Diğer bir konu İlksan konusudur. Her ay sınıf öğretmenlerinin maaşından 12500 lira bu kuruma aktarılmakta çok güzel aktarılsın ama bu para ile neler yapılıyor ve nerelerde kullanılıyor. 12.500 lira az bir rakam gibi gözükse de genel olarak toplarsak çok büyük bir tutar karşımıza çıkıyor. Bu para ile öğretmenlerimiz için ne yapılıyor yada öğrenciler için ne yapılıyor. En azından her yıl öğretmenler günüde bu kurum aracılığıyla bir maaş ikramiye ödenemez mi.?? Böylece de öğretmenlerimize az da olsa bir katkı sağlanmaz mı??Ancak ödenecek bu para tamamen İlksan'ın kasasından çıkmalı ki öğretmenler halk gözünden devletten para koparan bir meslek olarak görülmemeli;bence
Kırtasiye konusu ise içler acısı bir durum. Bazen düşünüyorum devlet bize kırtasiyecilik için mi maaş ödüyor, yoksa öğretmenlik yapmamız için mi? Öğretmenler kırtasiye için harcadıkları zamanı başka bir iş için harcasalar daha verimli olmaz mı? Ben bir sınıf öğretmeni olarak kırtasiye için yılda en az 3-4 haftamın gittiğini düşünüyorum ama bunları da yapmak zorunda olduğun için boynumu büküp yapıyorum.
Sayın büyüklerim bu konuları eminim ki sizler de çok iyi biliyorsunuz, sizler de en azından bu meslekle tanıştınız ama şuna inanın ki üniversite bitirip de köyde görev yapan o zorlukları çeken kaç tane meslek vardır. Allah aşkına düşünün. Geçen gün hükümet sözcüsü sayın Çiçek kendi bakanlık personeli için aynen şunları söyledi "Türkiye de 5.sınıf ilçelerde ve çok zor şartlar altında görev yapıyor hakim ve savcılarımız? ben şahsen sayın bakanı tebrik ediyorum. Kendi personelinin sıkıntılarını kamuoyuna aktarıyor ve takdir topluyor.
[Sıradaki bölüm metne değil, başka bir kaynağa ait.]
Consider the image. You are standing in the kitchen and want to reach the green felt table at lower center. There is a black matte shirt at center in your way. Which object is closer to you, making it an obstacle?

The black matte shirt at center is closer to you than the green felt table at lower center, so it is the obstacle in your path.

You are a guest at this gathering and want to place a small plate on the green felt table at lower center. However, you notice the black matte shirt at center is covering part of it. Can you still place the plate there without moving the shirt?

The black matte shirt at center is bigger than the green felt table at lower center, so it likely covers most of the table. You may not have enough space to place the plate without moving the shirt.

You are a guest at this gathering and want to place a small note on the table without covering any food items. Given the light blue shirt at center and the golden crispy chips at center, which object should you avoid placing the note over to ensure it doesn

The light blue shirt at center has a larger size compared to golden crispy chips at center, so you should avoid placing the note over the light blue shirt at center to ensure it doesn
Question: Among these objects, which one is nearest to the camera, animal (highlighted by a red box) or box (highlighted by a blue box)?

Ben de şunu duymak istiyorum "Türkiye'de üniversite bitirip de köy yerinde görev yapan ve yıllarca oradan çıkamayan öğretmenler var ama kimse dönüp de yüzünü bakmıyor bile? neden biliyor musunuz? Çünkü halk nazarında öğretmen yılda üç ay tatil yapan ve yıl boyu sadece çocuklarla oynayan bir meslek olarak görüldüğü için. Bence bir toplum ne zaman öğretmene değer verir ve ne zaman da öğretmenler gerçekten öğretmen olursa işte o zaman toplum kurtulur. Ama bizim toplumumuz buna ne yazık ki çok uzak.
Umarım bu yazımı sonuna kadar okuyup bir şeyler yapmaya karar vermişinizdir. Sayın bakanımız eğitimin kalitesini artırmak için çalışıyor, efendiler öğretmenlerimiz ne kadar kaliteli bir hayat sürüyorlar ki eğitimimizin kalitesi ne olsun. Eğitimin kalitesi artırılacaksa önce öğretmenin kalitesi artırılsın ondan sonra eğitimde kalite zaten yükselir.
Hepinize arzu hürmet eder görevlerinizde başarılar diler ve orada yüzbinlerce öğretmeni temsil ettiğinizi hatırlarım.